Steamboat Springs After spending a few years teaching physical education and science in Japan and working as a private security officer in Denver, Tonja Cowan decided she was ready for a change.
She awoke one morning and decided she wanted to be a Colorado State Patrol trooper.
"I like teaching. I was good at it, I think. I just realized I wanted to do more than security. I wanted a job that had more teeth to it," she said.
On Monday, Cowan joined five Colorado State Patrol troopers who patrol Routt County's highways, filling a position that had been vacant for two years.
"We've been down one (trooper) for a while," Trooper Rick Kaspar said. "We delegate how many troopers patrol a given area based on the population and the number of miles of highway in a county."
Cowan will be the second female trooper in Routt County.
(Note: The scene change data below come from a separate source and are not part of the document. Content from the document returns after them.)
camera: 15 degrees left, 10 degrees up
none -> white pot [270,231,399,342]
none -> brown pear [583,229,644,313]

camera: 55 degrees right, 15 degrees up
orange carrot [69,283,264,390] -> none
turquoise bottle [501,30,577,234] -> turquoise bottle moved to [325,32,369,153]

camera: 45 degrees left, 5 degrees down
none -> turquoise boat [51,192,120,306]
The last trooper that was hired was Melissa Remner.
Cowan said she was eager to put the lessons she learned at the Colorado State Patrol Academy to use.
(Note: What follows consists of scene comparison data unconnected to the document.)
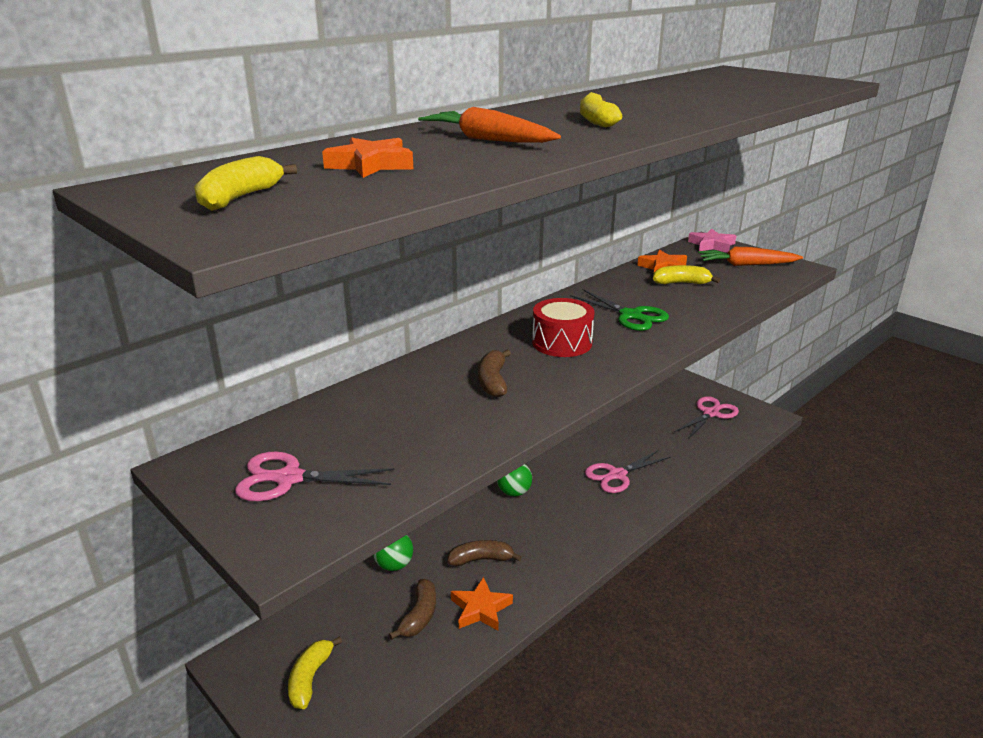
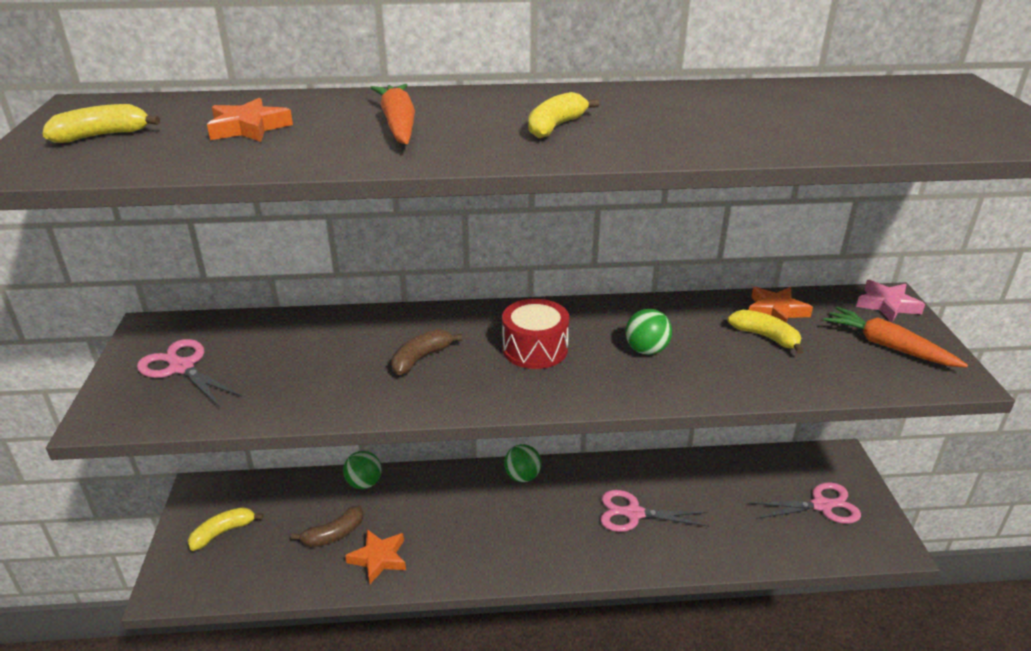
camera: 40 degrees right, 5 degrees up
brown banana [447,540,522,566] -> none
green scissors [570,289,669,331] -> green ball [625,309,672,355]

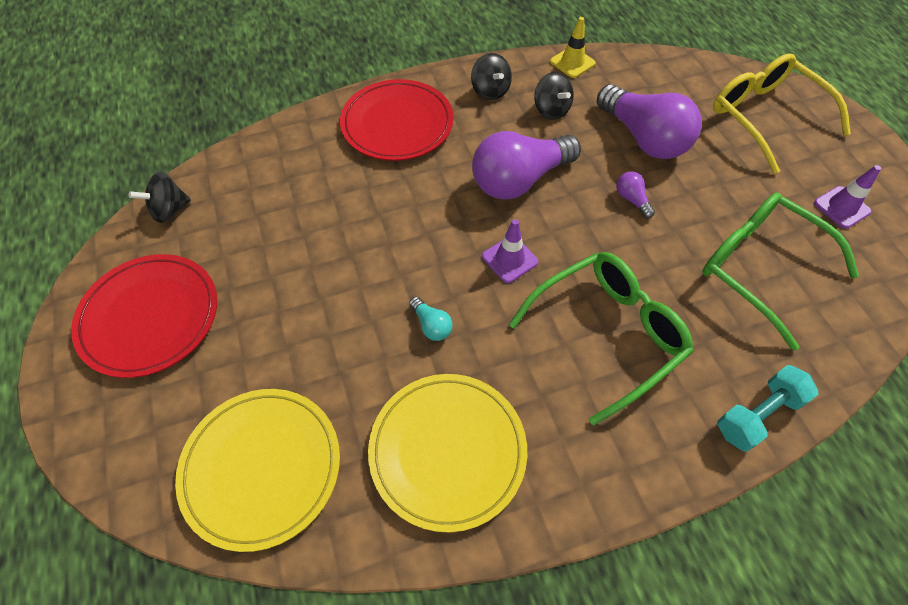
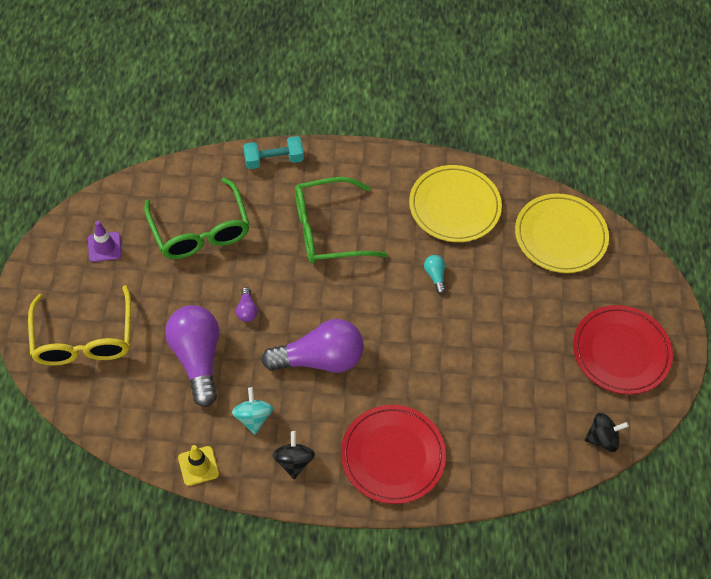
camera: 160 degrees left, 0 degrees up
purple traffic cone [482,219,539,283] -> none
black spinning top [534,72,574,120] -> turquoise spinning top [232,387,273,435]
"I decided to apply for the (Colorado State Patrol) because the organization has a good reputation. I figured I should try it," she said.
Cowan said she applied for the position in June and began her academy training in July. In the interim, she underwent tests that included physical tests, background checks, a psychiatric exam and a written test, Cowan said.
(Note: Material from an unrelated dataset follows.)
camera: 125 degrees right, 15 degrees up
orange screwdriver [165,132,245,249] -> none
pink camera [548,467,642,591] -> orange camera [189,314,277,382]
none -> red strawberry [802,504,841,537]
During her 22 weeks of training at the Colorado State Patrol's Academy in Denver, Cowan said, she took firearm classes, driving classes and basic training.
"Some of it was new to me, and I learned a lot," she said. "It was fun. It was a kick in the pants."
Cowan said she was fortunate to have some say in where she was placed after leaving the academy.
"Steamboat Springs was definitely one of my top choices. I'm glad I'm here," she said.
Cowan most recently lived in Lakewood and grew up in Minnesota and Wisconsin.
Trooper Brett Hilling said that for the next 12 weeks, Cowan will patrol with him as the last part of her training before she is able to be on the road by herself.
"Absolutely everything she does the next 12 weeks will be graded," he said. "She has to prove she can do this job."
Cowan said she has the typical new-job jitters about being a trooper but is excited to continue her education and get on the roads.
"The field training is definitely more difficult than the academy," she said.
"I'm here because I like working with people, and I know being here, I will see all kinds."